Seat of government of Cincinnati, Ohio

Cincinnati City Hall is the seat of the municipal government of Cincinnati, Ohio. Completed in 1893, the Richardsonian Romanesque structure was listed in the National Register of Historic Places on December 11, 1972. The building was designed by Samuel Hannaford at a cost of $1.61 million.

The main building comprises four and a half stories with a nine-story clock tower. The building was constructed by the David Hummel company of Cincinnati using stone quarried in Wisconsin, Ohio, Missouri, and Indiana. Marble stairways and wainscoting originated in Italy and Tennessee, while granite columns were obtained from Vermont. Stained glass windows were installed which depict Cincinnatus and illustrate Cincinnati's early history.

The first city hall was built on this site in 1852 and was demolished in 1888 to make way for the current structure. Construction costs for the building totaled $1.61 million of which $54,000 was paid to Samuel Hannaford as architect and construction superintendent.

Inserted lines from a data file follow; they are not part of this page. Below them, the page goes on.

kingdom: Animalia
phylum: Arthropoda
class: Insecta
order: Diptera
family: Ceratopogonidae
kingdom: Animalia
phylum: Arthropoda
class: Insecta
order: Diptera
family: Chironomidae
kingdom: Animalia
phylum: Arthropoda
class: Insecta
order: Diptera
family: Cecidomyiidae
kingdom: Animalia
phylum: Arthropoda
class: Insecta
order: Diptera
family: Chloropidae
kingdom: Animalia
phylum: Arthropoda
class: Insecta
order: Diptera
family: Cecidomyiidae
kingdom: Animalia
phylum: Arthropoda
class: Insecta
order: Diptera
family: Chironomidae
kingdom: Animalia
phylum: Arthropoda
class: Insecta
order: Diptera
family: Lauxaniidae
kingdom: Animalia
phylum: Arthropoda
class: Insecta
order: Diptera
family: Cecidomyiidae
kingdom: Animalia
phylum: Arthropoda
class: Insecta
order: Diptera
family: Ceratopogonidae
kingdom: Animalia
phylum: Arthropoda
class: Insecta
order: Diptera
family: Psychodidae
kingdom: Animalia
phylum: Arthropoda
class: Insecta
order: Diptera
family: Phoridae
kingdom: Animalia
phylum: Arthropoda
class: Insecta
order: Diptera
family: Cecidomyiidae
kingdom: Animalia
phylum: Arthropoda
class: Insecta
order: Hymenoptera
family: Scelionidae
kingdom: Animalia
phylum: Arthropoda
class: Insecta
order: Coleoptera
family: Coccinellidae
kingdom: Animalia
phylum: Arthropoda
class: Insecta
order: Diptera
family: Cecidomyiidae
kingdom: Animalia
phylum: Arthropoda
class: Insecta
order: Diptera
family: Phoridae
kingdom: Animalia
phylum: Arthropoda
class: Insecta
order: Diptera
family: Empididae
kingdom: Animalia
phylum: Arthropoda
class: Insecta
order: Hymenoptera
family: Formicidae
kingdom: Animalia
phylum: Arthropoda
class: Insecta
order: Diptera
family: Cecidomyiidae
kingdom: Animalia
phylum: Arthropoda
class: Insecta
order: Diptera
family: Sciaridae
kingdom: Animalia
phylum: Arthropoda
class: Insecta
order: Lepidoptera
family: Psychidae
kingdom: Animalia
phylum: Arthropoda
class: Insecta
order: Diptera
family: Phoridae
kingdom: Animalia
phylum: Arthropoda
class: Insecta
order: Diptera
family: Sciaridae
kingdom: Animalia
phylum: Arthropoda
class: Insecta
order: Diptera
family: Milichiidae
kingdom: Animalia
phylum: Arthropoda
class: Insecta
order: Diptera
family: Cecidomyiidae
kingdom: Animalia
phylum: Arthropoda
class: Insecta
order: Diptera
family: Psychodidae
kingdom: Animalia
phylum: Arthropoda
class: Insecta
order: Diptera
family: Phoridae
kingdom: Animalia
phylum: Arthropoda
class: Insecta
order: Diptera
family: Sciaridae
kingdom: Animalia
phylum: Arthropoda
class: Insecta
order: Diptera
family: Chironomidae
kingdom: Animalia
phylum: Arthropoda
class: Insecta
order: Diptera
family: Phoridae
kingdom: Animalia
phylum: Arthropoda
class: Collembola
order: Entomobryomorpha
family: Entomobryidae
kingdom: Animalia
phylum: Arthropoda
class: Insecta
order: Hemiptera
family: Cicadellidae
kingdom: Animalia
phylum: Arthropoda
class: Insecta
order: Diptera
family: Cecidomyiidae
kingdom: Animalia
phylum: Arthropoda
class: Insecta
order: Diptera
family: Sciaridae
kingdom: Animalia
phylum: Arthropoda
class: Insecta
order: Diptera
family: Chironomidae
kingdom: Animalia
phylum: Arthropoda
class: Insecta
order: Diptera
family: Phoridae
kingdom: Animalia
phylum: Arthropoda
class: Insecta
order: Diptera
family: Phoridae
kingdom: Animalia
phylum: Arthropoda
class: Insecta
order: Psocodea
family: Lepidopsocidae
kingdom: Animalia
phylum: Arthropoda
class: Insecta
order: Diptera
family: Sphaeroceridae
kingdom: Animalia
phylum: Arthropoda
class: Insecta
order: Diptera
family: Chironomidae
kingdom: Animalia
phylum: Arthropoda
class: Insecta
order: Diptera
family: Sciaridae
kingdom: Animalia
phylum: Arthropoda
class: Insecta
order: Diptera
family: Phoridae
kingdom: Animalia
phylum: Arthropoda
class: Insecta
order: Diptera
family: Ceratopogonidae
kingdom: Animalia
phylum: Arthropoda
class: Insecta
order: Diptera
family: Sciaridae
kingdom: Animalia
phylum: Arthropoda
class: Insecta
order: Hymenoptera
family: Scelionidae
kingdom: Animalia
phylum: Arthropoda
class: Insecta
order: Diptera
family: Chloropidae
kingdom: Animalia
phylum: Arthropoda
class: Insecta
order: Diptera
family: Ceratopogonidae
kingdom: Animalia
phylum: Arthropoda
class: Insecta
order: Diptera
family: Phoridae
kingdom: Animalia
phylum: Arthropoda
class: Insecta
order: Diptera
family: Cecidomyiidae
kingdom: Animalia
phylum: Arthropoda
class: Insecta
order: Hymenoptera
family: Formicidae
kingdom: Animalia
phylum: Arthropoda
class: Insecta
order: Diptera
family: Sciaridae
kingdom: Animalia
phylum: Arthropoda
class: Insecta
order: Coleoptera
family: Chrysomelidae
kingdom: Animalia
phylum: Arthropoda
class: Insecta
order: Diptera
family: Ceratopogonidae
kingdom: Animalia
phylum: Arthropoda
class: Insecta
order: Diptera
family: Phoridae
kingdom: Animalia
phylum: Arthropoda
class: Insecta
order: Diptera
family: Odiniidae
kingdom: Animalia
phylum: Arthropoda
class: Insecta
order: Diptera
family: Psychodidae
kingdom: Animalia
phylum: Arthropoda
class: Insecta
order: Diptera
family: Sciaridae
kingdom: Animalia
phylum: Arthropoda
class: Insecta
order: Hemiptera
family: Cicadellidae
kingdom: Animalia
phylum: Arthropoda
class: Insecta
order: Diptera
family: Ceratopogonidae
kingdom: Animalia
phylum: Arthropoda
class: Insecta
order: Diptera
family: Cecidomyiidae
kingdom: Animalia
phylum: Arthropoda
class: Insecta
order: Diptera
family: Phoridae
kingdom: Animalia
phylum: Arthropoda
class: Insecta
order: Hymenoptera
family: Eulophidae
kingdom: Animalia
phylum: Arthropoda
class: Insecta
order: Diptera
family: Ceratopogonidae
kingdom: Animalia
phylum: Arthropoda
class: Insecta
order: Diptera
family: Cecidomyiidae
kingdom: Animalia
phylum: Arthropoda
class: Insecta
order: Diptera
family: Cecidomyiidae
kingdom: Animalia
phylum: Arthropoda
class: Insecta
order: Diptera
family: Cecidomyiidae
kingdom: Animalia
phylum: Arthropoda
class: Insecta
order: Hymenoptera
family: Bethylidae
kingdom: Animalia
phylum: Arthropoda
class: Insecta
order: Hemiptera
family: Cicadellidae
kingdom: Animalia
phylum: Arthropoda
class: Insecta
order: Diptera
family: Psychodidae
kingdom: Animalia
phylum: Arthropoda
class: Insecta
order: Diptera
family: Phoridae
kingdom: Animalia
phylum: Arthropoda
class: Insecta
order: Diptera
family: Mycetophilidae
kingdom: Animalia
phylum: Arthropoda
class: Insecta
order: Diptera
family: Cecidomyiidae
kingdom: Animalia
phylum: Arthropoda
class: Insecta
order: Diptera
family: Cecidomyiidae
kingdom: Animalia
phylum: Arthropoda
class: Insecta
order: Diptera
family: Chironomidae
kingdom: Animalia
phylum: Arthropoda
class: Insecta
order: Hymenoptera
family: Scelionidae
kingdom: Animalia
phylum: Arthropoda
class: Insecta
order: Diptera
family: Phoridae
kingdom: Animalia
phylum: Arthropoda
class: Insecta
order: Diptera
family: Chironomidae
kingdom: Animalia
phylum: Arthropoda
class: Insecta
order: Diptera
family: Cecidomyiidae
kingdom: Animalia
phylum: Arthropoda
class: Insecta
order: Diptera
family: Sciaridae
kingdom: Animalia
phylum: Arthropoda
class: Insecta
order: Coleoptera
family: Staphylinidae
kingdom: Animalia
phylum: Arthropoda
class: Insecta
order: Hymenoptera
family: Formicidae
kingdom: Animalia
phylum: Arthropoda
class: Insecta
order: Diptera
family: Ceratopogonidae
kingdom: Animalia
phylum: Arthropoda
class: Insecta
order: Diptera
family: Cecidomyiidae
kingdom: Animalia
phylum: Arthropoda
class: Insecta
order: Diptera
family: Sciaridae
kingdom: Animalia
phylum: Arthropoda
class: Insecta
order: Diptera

"Cincinnati's City Hall represents the prevailing architectural tastes at the time of its construction and the influence of H. H. Richardson on its designer, Samuel Hannaford. Richardson's winning design for the Cincinnati Chamber of Commerce building was executed in the 1880s; however, the building's demolition in 1911 left City Hall the best remaining example of Richardson Romanesque in Cincinnati. Samuel Hannaford practiced from 1858 until 1897 and made a significant contribution to the architectural heritage of the Cincinnati area."

An optical trick known as forced perspective makes the building appear even larger than it actually is. As it becomes taller, its windows get smaller.